After running the command above, try again with running gpsd in the foreground. gpsd should now use the correct device and be able to access it. Once you know it works fine, ctrl+c out of the gpsd running in the foreground and run gpsd as a deamon in the background:

sudo gpsd /dev/ttyACM0

Fixing the service

Once gpsd is running fine, the next step is fix the daemon config file, so that is starts on boot already with the correct device.

To see how the service is started, I checked /lib/systemd/system/gpsd.service.

In my case, it looked like this:

[Unit]
Description=GPS (Global Positioning System) Daemon
Requires=gpsd.socket
# Needed with chrony SOCK refclock
After=chronyd.service

[Service]
Type=forking
EnvironmentFile=-/etc/default/gpsd
ExecStart=/usr/sbin/gpsd $GPSD_OPTIONS $DEVICES

[Install]
WantedBy=multi-user.target
Also=gpsd.socket

The ExecStart line shows that the service is started with the devices taken from an environmental variable. That variable is taken from the EnvironmentFile line above.

Opening that file, I saw

# Devices gpsd should collect to at boot time.
# They need to be read/writeable, either by user gpsd or the group dialout.
DEVICES=""

# Other options you want to pass to gpsd
GPSD_OPTIONS=""

I changed it to

# Devices gpsd should collect to at boot time.
# They need to be read/writeable, either by user gpsd or the group dialout.
DEVICES=/dev/ttyACM0

# Other options you want to pass to gpsd
GPSD_OPTIONS=""

Now it was only a matter of restarting the services

sudo systemctl restart gpsd
sudo systemctl restart gpsd.socket

And it works! cgps reports the correct device, even after restarting the whole system.
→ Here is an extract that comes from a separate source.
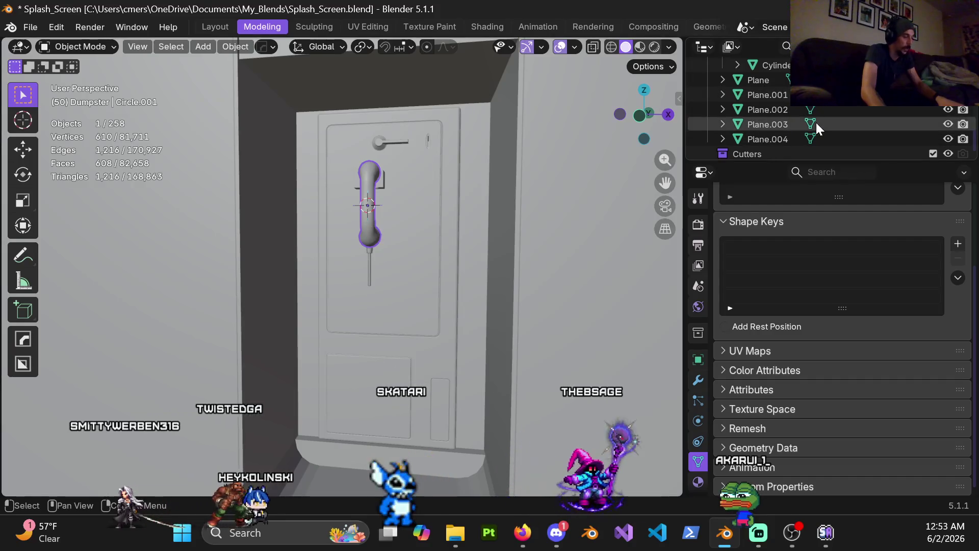
pyautogui.press('KP_Decimal')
Using GPSD in KStars and EKOS

To use gpsd in EKOS, fist you need to install the indi_gpsd driver. I used the instructions from indilib.org, here’s a tl;dr version:

sudo add-apt-repository ppa:mutlaqja/ppa
sudo apt-get update
sudo apt-get install indi-gpsd

Now in EKOS gear configuration view you can select GPSD under the Aux dropdown. When you start the profile for the first time, you will be asked if you want to get the system time from the GPS service. Click yes and you are done!